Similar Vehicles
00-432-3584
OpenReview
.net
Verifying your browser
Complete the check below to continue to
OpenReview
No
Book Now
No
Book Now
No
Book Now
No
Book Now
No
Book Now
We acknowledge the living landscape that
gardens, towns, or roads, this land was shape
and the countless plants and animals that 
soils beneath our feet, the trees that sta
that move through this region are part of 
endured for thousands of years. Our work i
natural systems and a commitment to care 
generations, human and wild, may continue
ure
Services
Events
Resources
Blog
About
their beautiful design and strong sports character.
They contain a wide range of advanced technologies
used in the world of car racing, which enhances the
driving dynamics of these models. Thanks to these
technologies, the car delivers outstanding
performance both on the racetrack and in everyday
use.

○ ○ ○

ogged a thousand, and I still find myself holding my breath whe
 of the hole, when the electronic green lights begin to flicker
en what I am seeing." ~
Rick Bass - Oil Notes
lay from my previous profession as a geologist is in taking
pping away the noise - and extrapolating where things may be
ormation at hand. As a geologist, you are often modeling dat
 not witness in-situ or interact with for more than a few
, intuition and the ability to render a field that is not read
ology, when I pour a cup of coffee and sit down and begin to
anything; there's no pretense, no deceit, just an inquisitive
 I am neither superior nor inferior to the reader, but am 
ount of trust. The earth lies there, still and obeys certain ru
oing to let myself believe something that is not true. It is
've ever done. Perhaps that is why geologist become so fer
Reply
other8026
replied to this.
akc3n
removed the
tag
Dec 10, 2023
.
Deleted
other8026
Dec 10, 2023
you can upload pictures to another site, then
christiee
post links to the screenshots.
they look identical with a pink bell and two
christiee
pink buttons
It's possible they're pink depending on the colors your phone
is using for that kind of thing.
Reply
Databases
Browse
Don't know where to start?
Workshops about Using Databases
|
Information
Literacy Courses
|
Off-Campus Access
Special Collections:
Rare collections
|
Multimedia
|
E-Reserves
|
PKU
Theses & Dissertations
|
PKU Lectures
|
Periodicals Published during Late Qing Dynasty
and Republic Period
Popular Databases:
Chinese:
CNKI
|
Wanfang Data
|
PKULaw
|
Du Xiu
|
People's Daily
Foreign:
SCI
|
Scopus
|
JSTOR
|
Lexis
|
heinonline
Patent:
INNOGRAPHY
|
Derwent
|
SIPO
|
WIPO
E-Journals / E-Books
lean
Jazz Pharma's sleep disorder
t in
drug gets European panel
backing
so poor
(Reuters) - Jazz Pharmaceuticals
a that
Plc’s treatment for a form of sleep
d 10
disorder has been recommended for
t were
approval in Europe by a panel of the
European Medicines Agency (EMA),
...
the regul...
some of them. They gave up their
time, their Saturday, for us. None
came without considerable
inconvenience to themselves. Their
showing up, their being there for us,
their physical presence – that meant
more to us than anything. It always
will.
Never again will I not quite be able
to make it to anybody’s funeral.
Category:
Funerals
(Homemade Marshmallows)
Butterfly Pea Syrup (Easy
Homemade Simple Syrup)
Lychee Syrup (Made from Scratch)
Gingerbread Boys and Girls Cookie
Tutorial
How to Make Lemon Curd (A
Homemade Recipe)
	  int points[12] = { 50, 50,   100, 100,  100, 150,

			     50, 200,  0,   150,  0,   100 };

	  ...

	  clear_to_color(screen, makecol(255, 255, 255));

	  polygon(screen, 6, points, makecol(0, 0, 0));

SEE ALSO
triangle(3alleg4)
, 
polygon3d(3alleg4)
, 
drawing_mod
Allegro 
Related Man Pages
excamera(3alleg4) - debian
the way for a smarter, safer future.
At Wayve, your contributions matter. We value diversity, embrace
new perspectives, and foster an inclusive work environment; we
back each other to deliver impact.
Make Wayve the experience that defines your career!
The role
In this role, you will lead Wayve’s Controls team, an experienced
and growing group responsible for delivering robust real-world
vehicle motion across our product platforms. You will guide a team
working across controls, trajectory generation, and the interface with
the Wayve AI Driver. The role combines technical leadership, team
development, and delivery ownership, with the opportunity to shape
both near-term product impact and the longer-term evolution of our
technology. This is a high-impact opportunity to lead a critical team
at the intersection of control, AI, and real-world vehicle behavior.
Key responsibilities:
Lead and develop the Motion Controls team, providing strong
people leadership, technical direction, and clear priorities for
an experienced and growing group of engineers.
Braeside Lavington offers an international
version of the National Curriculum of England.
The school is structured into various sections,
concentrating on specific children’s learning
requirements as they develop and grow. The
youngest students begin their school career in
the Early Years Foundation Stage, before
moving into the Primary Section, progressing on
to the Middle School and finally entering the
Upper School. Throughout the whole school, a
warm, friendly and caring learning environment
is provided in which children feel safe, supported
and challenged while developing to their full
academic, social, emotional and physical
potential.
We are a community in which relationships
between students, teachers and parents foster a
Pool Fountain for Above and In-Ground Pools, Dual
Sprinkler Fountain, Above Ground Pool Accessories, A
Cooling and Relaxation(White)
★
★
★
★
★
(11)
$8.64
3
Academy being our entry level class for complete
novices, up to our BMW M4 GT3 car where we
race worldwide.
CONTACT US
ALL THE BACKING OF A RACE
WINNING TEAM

○ ○ ○

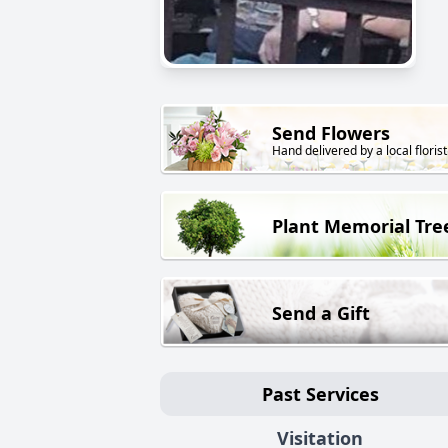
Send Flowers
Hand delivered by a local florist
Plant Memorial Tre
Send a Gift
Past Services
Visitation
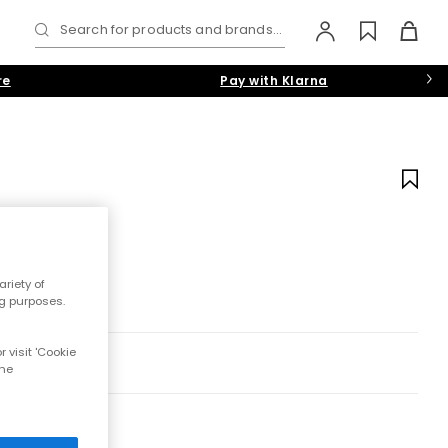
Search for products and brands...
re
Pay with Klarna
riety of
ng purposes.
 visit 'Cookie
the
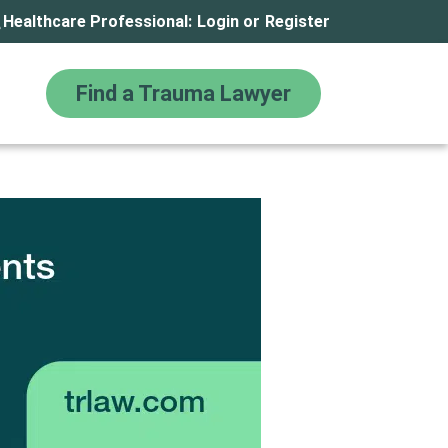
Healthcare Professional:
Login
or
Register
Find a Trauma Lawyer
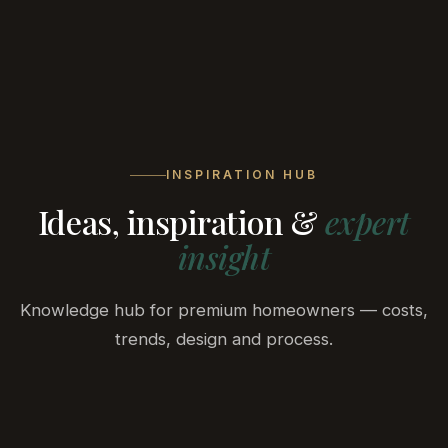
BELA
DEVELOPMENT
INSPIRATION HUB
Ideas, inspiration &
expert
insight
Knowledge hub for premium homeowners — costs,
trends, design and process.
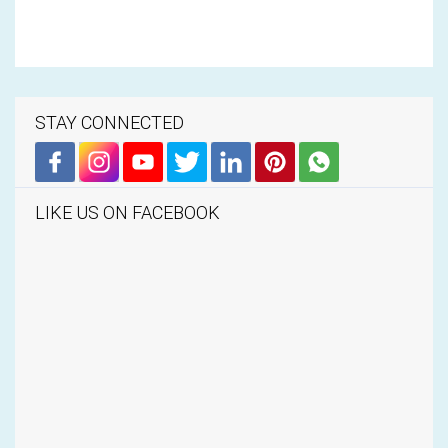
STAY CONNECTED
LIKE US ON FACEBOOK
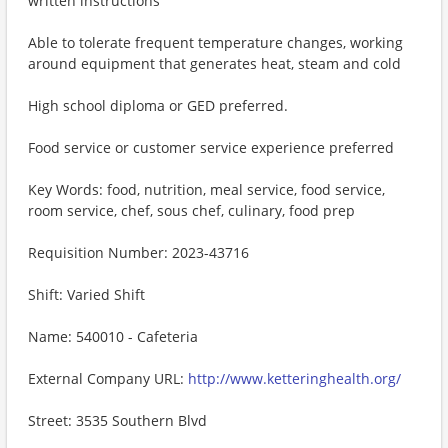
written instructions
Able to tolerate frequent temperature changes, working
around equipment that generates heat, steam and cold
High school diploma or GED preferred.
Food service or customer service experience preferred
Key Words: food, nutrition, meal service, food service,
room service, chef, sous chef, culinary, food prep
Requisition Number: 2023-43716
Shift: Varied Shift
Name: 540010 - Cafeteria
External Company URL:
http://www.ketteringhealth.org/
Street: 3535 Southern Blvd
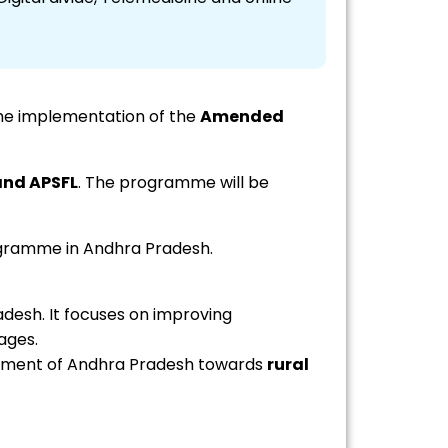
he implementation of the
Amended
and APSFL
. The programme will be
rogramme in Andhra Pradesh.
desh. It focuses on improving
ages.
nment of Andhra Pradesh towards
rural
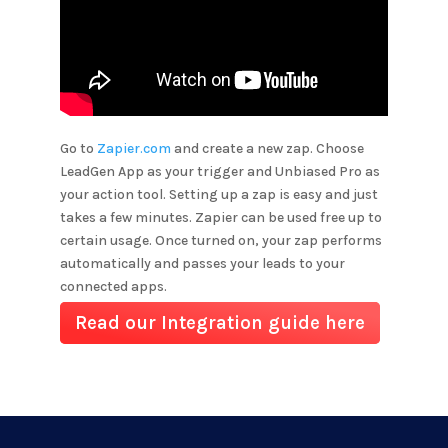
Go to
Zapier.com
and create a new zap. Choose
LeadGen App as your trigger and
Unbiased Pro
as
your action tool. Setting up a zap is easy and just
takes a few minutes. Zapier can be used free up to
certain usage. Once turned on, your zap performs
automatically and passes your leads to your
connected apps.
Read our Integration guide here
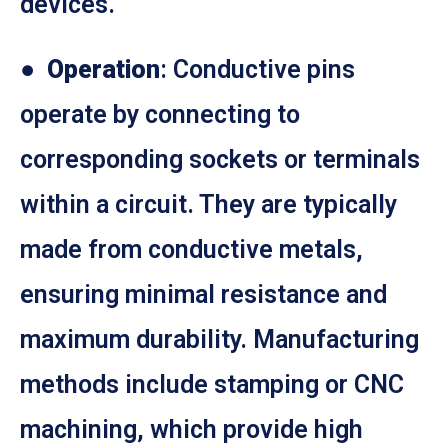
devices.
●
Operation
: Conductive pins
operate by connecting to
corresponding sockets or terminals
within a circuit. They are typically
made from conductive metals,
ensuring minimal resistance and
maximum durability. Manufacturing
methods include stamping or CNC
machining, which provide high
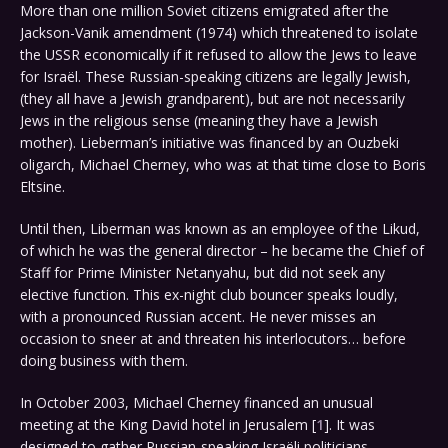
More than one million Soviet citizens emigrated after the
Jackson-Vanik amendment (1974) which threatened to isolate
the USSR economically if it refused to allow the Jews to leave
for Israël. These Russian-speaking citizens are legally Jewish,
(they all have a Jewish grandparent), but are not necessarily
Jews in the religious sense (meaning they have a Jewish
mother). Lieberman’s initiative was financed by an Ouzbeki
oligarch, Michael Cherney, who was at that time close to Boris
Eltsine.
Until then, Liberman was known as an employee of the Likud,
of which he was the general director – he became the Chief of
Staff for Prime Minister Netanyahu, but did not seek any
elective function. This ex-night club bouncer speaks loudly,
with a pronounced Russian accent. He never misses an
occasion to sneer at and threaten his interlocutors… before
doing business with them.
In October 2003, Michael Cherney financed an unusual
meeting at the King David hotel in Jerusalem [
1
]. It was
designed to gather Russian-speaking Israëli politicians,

○ ○ ○

● **JOB**
Locate every row above that contains the string "learning" and copy each of those rows in full. Treat uppercase and lowercase letters as different.

● **SOLUTION TO THE PROBLEM**
concentrating on specific children’s learning
warm, friendly and caring learning environment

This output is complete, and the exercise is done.